Is there a ring - homomorphism $\mathbb{F}_p \rightarrow \mathbb{F}_q $ (p,q prime , $p \not= q$ )?

Question

So we have two prime fields and seek a homomorphism between them. I assume that i have to find a homomorphism that is valid for all p,q prime , $p \not= q$, not just one for each choice. I would say that it is not possible.

• We can not use the zero map because we have the neutral element of multiplication (1) that needs to be mapped to 1.
• Any other mapping will fail the test as well, i mean if it does work i can just pick another q or p so i will get a different value, right?

As you see i am a bit unclear here, what i want to ask is

• Is my assumption correct?
• How could i start to formally prove my point?

Answer 1

$\mathbf F_q$ would have characteristic both $q$ and $p$, since it would contain a subfield isomorphic to $\mathbf F_p$, which is impossible if $p\neq q$.

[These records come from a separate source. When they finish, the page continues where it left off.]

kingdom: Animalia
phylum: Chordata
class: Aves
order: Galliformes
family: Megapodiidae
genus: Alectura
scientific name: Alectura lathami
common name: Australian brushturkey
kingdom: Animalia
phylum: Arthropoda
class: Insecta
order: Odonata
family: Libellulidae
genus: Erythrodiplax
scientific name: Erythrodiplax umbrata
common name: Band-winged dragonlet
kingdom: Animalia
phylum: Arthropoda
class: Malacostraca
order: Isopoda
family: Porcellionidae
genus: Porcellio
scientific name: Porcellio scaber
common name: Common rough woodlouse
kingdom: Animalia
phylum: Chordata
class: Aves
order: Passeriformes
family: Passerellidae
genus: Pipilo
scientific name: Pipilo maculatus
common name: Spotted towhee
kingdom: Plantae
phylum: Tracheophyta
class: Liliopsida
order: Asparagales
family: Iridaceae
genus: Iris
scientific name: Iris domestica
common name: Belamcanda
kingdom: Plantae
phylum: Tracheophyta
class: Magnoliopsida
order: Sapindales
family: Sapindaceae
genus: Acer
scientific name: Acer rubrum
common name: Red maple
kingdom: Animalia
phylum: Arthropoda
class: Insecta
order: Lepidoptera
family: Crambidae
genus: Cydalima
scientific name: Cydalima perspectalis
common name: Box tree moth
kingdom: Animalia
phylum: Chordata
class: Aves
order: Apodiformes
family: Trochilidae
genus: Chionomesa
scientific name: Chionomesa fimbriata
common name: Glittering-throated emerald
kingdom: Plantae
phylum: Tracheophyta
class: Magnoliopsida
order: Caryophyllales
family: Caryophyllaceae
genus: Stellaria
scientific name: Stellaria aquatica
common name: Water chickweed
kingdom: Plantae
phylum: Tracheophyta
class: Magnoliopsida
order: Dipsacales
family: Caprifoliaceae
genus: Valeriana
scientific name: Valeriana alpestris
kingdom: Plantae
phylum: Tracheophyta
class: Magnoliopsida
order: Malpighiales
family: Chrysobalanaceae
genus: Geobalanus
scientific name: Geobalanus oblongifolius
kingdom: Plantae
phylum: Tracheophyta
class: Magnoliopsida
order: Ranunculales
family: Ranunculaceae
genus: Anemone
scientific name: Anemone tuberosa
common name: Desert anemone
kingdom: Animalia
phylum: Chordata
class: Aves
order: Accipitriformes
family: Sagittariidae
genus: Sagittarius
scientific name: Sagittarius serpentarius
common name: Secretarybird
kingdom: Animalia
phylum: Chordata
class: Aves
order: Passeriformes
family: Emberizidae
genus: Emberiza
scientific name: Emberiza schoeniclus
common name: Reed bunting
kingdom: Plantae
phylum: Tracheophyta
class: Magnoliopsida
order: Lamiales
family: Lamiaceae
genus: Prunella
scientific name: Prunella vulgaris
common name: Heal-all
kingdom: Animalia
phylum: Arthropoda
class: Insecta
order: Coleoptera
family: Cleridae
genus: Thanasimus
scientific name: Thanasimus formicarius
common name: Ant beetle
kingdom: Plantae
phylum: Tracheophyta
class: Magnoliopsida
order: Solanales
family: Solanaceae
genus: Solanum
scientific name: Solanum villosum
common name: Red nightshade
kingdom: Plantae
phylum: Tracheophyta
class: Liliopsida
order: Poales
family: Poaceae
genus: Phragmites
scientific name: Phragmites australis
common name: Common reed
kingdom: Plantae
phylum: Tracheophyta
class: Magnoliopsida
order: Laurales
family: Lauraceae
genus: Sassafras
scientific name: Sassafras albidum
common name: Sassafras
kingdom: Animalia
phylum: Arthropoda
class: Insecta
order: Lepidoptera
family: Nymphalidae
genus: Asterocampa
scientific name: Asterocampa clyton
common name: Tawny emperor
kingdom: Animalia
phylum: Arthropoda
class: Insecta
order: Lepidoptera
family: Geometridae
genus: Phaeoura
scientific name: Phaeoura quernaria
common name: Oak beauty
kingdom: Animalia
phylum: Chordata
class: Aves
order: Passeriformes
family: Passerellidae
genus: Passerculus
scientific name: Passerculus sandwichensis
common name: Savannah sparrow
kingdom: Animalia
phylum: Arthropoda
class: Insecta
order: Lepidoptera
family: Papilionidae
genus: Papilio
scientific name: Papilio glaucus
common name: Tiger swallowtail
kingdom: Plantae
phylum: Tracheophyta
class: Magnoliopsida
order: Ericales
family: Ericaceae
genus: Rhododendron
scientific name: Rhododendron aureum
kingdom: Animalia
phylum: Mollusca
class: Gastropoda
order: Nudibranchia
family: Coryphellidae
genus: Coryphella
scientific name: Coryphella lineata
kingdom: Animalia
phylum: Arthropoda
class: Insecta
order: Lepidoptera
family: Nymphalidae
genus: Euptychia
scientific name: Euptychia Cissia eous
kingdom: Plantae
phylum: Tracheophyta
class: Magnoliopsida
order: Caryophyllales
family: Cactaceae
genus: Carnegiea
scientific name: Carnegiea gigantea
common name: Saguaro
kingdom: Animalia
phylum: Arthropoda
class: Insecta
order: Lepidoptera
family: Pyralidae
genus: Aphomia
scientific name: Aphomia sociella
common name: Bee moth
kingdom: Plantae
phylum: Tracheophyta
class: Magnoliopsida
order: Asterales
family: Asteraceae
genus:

Actually, the only homomomorphisms between finite fields are the canonical injections: $\,\mathbf F_{p^m}\hookrightarrow\mathbf F_{p^n}$, which exist if and only if $m\mid n$.

Answer 2

Hence, $F_p$ is a field. So every non_zero homomorphism define from $F_p$ to any ring $R$, is a injection homomorphism. And we know if $f:F_p\to R$ be a homomorphism when, $R$ is any ring, then: $\frac{F_p}{Ker(f)}\cong Im(f)$. But if $f\neq 0$, then $f$ should be on injection. That's mean, $F_p\cong Im(f)$. And when $p\neq q$, it is not possible.